**MATERIAL TO PROCESS:**
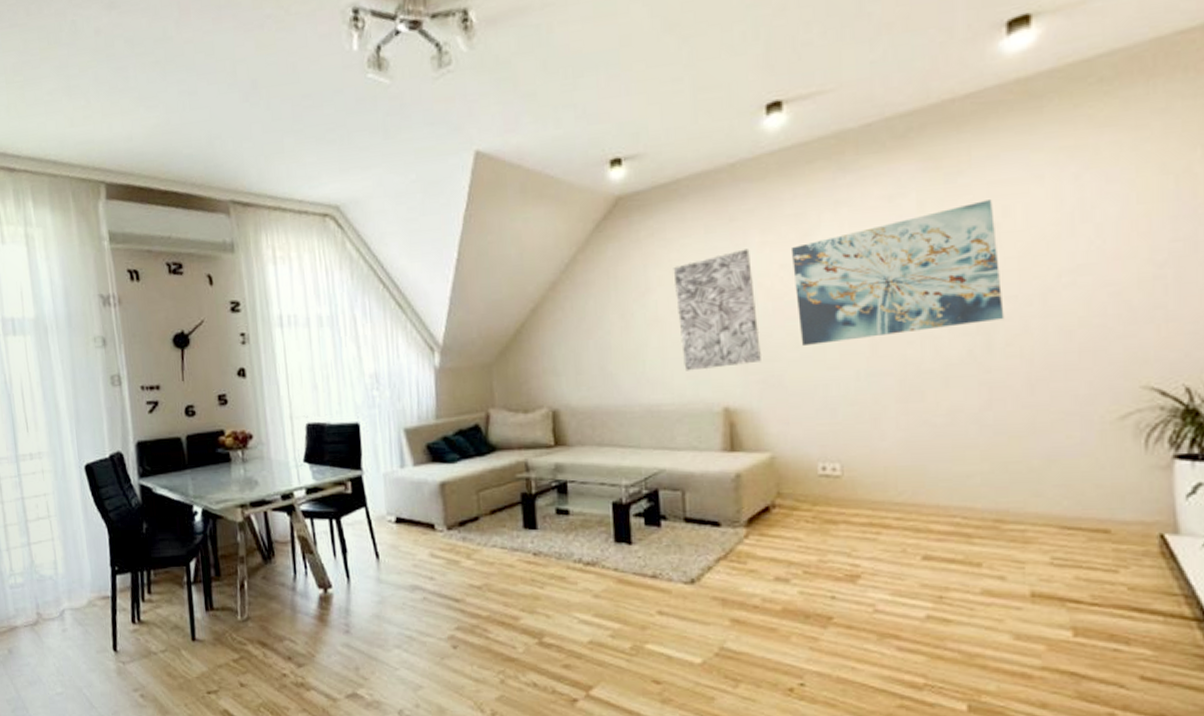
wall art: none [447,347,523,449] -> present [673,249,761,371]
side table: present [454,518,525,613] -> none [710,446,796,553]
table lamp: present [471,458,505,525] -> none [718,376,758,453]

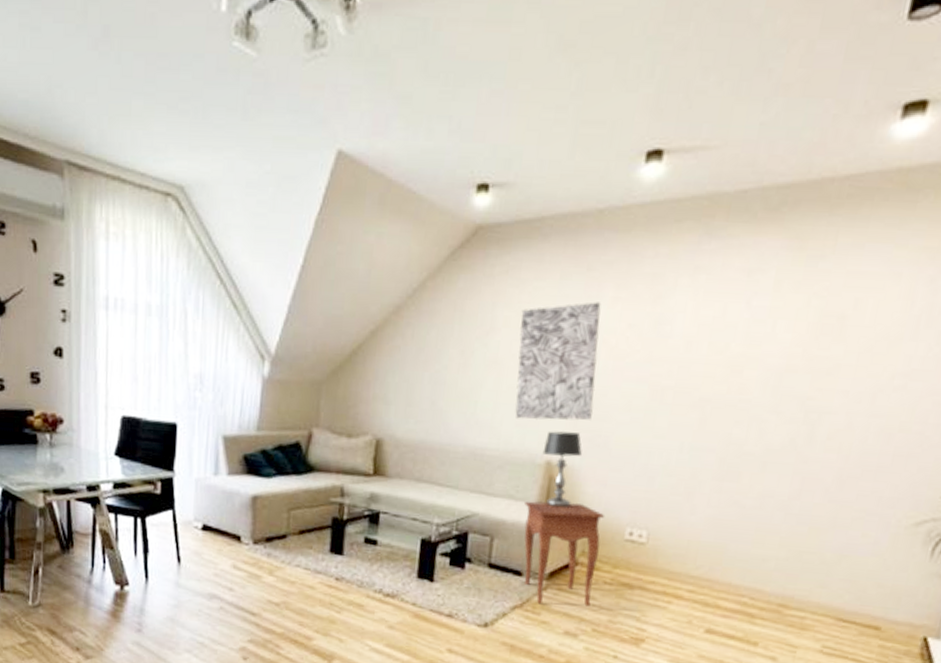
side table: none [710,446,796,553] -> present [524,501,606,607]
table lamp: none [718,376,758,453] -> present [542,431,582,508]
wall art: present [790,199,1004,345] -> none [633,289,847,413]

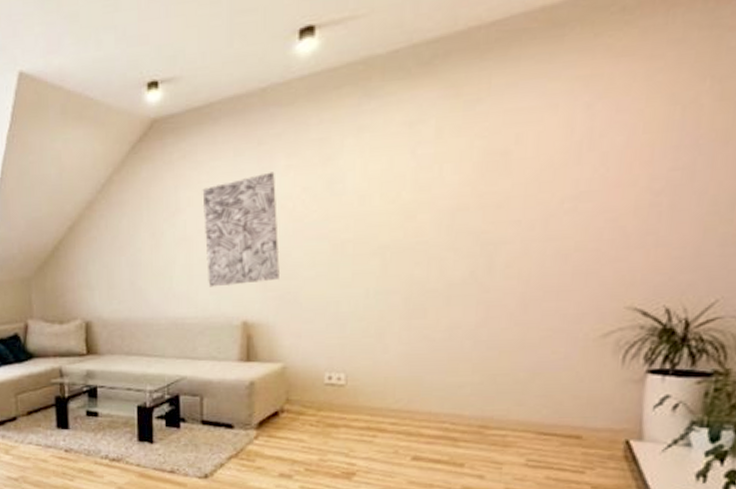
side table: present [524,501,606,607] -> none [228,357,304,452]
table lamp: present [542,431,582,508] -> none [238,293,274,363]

...

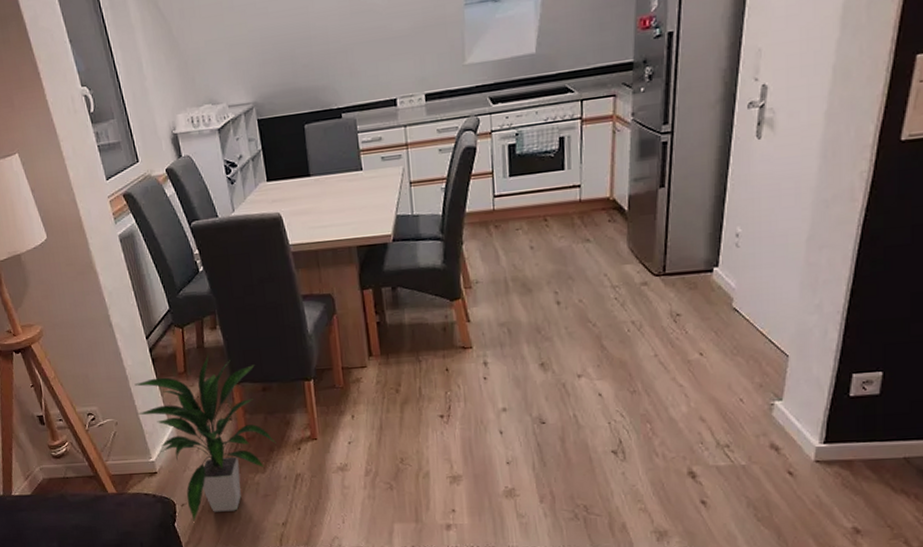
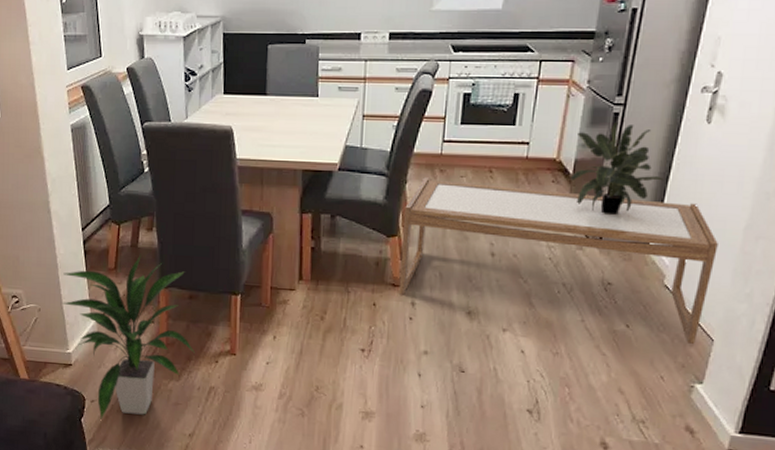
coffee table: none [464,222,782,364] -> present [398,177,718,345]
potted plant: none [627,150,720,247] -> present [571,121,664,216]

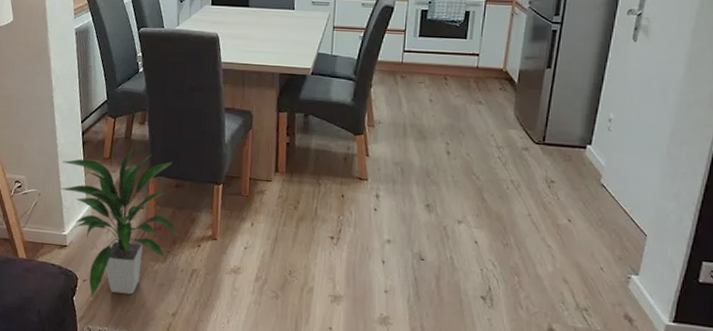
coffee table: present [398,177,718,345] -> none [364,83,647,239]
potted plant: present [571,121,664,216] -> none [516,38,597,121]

**DESCRIPTION OF THE TASK:** List the lines of the material in which the word "lamp" occurs.

**EXERCISE OUTPUT:**
table lamp: present [471,458,505,525] -> none [718,376,758,453]
table lamp: none [718,376,758,453] -> present [542,431,582,508]
table lamp: present [542,431,582,508] -> none [238,293,274,363]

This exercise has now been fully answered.